Les
Etats-Unis tournent le dos à l’Europe !
Pour Barack Obama, la social-démocratie européenne est un modèle de
référence implicite: telle est aussi la conviction des principaux
intellectuels et économistes qui le soutiennent. Dans le vocabulaire
américain, on les appelle paradoxalement, les "liberals".

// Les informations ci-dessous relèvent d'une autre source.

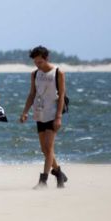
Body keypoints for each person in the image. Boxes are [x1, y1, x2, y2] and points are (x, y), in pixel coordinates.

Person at [19, 46, 69, 189]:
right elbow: (32, 94)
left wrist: (58, 117)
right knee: (44, 150)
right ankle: (59, 174)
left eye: (40, 62)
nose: (37, 65)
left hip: (52, 114)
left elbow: (61, 98)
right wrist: (25, 112)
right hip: (39, 113)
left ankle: (43, 181)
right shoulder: (35, 74)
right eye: (35, 62)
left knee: (49, 147)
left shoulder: (58, 73)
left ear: (46, 59)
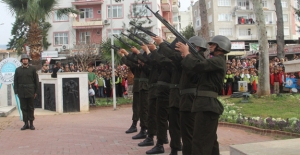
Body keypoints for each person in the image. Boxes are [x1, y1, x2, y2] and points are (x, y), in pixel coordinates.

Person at [176, 35, 231, 154]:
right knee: (210, 141)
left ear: (220, 47)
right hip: (204, 104)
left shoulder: (218, 61)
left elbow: (199, 66)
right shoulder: (214, 62)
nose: (210, 46)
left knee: (200, 142)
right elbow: (196, 76)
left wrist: (187, 54)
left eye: (213, 44)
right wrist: (187, 59)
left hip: (207, 105)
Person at [14, 54, 39, 130]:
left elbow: (36, 81)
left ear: (28, 60)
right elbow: (15, 81)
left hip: (31, 91)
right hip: (21, 92)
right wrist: (16, 91)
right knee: (23, 107)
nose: (25, 60)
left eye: (26, 59)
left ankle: (31, 123)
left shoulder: (32, 69)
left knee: (31, 107)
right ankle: (25, 123)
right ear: (21, 61)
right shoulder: (18, 70)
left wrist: (36, 92)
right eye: (23, 59)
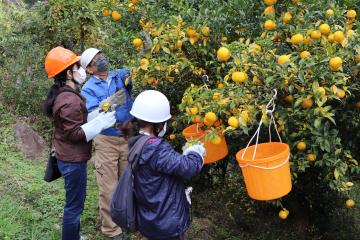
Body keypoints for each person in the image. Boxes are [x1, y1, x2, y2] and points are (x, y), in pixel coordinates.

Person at [43, 46, 117, 240]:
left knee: (74, 204)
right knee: (74, 207)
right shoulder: (69, 100)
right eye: (77, 67)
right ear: (68, 73)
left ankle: (73, 237)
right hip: (72, 161)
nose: (81, 70)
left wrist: (98, 113)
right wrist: (101, 123)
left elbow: (74, 123)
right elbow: (75, 133)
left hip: (67, 155)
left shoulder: (65, 94)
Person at [122, 90, 206, 240]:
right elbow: (189, 168)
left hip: (151, 215)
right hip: (166, 220)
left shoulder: (137, 141)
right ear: (158, 124)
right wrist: (195, 152)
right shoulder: (155, 148)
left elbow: (167, 165)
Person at [80, 48, 133, 240]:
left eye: (100, 55)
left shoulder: (119, 75)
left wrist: (145, 55)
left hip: (127, 137)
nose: (101, 59)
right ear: (90, 69)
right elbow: (92, 116)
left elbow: (139, 72)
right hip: (106, 140)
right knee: (109, 186)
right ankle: (111, 230)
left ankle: (125, 221)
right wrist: (109, 103)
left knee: (126, 182)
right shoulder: (88, 88)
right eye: (95, 59)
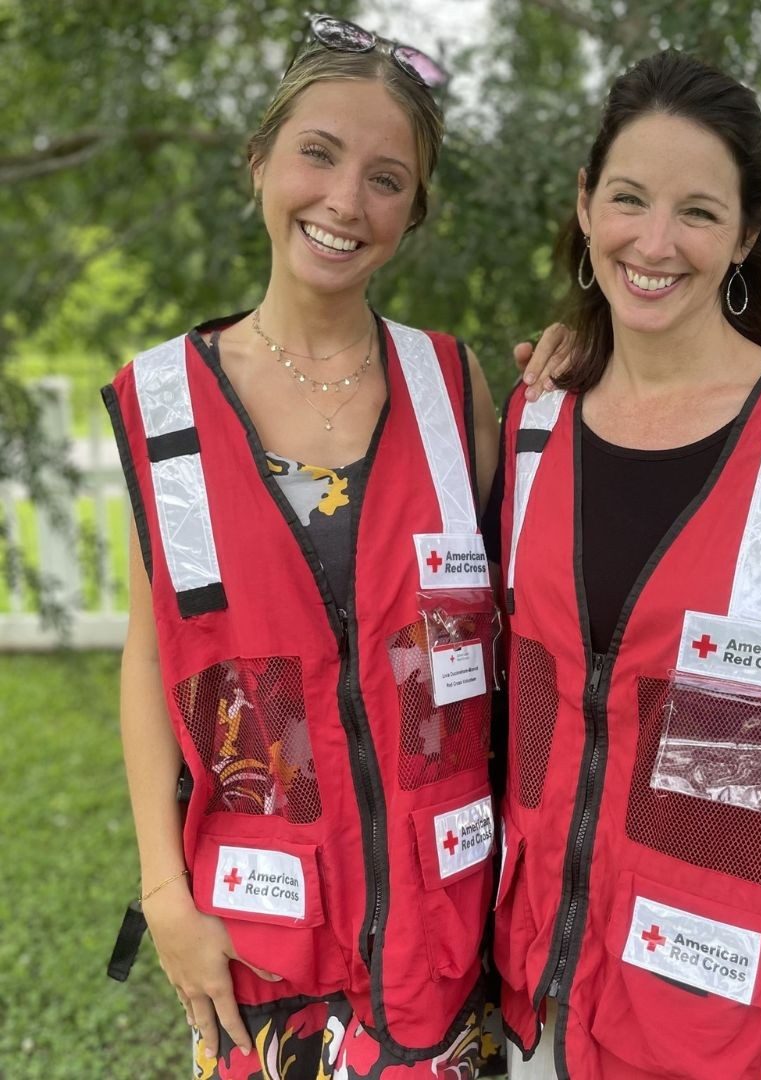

Européaniser les Etats-Unis, pour ce camp "liberal", revient à "humaniser
"la société américaine en y instillant plus de solidarité sociale, plus de
services publics, plus d’équité, plus de redistribution. Après la crise
financière de 2008, s’est ajoutée à ce projet "européen," une relance
économique dite keynésienne, relance de la consommation plus que de la
production, et quasi nationalisation d’entreprises en difficulté (banques et
automobiles).
Dans le même temps, les Républicains se posèrent en patriotes, condamnant
l’européanisation pour des motifs économiques, mais surtout idéologiques :
l’Europe est, rappelaient les leaders politiques et les éditorialistes «
conservateurs » (au sens américain du terme), ce contre quoi les Etats-Unis
se sont édifiés. A quoi s'ajoutent deux critiques effectives de l'Europe
telle qu'elle est vraiment: incapacité d'intégrer les immigrés et pauvreté
de l'innovation économique. Les controverses autour du déficit budgétaire,
de l’augmentation des impôts et, au-dessus de tout, autour du projet
d’assurance maladie généralisée mêlent donc, depuis l’élection d’Obama, des
considérations techniques (relance inutile, assurance trop chère) mais
surtout idéologiques.
Depuis qu’ils ont repris le pouvoir à la Chambre des représentants, il est
clair qu’une nouvelle génération de députés, élus souvent pour la première
fois, a l’intention de traduire le discours conservateur en une sorte de
révolution anti-étatique. Ces conservateurs perpétuent une vision héroïque -
quelque peu imaginaire - d’une Amérique où l’Etat serait au mieux un mal
nécessaire. Ainsi, la volonté d’annuler la loi sur l’assurance maladie (déjà
en cours d’annulation par des juges locaux qui y devinent une atteinte à la
liberté individuelle) ne relève plus d’un calcul économique, mais d’une
conception de la société où l’Etat ne doit pas se mêler de la santé
personnelle. Dans le débat en cours, au parlement américain, sur le budget
2011, l’aile conservatrice du Parti Républicain impose des coupes massives
qui réduiraient l’Etat d’un tiers, le ramenant au niveau de 2008, avant la
crise.
Barack Obama, défendant son projet de budget, expliquait qu’il avait réduit
les dépenses « avec un scalpel et pas avec une machette ». Les conservateurs
y vont plutôt à la hache, s’interrogeant par exemple sur l’opportunité de
maintenir un ministère fédéral de l’Education (qui est en principe une
compétence locale).
Au total, les conservateurs ne s’intéressent plus au débat sans issue sur ce
qu’aura été l’utilité de la « relance » par les dépenses publiques contre la
récession : les économistes en débattront sans fin, comme l’on débat encore
de l’opportunité du New Deal. Les conservateurs n’entendent pas plus
contribuer à un débat sur l’efficacité économique ou l’utilité sociale de
l’assurance maladie : ils refusent d'en débattre en ces termes
"utilitaires". Ils sont tout aussi insensibles au plaidoyer de Barack Obama
en faveur des équipements publics du type train à grande vitesse, «
autoroutes » de l’information, grands équipements. Ce que souhaitent les
conservateurs, c’est restaurer l’Amérique, une Amérique rêvée peut-être. Une
croisade nationale que relaient les nouveaux maires et nouveaux gouverneurs
Républicains : au nom de l’équilibre budgétaire, soudain devenu sacro-saint,
ces élus locaux licencient les fonctionnaires en masse et brisent les
syndicats.
On ne portera pas de jugement sur ce combat des conservateurs contre «
l’européanisation » des Etats-Unis : la haine de l’Etat est un trait
américain, presque incompréhensible par les non-Américains. Ce rejet de
l’Etat n’exclut pas la solidarité, qui est significative aux Etats-Unis,
mais qui - pour les conservateurs - doit relever du libre choix et de
l’initiative privée.
On observera aussi que les événements internationaux servent plutôt les
conservateurs : la révolution (inachevée) en Egypte a conduit Barack Obama
(après quelque hésitation) à soutenir la démocratisation du monde arabe, ce
qui fut, tout de même, le programme de George W. Bush.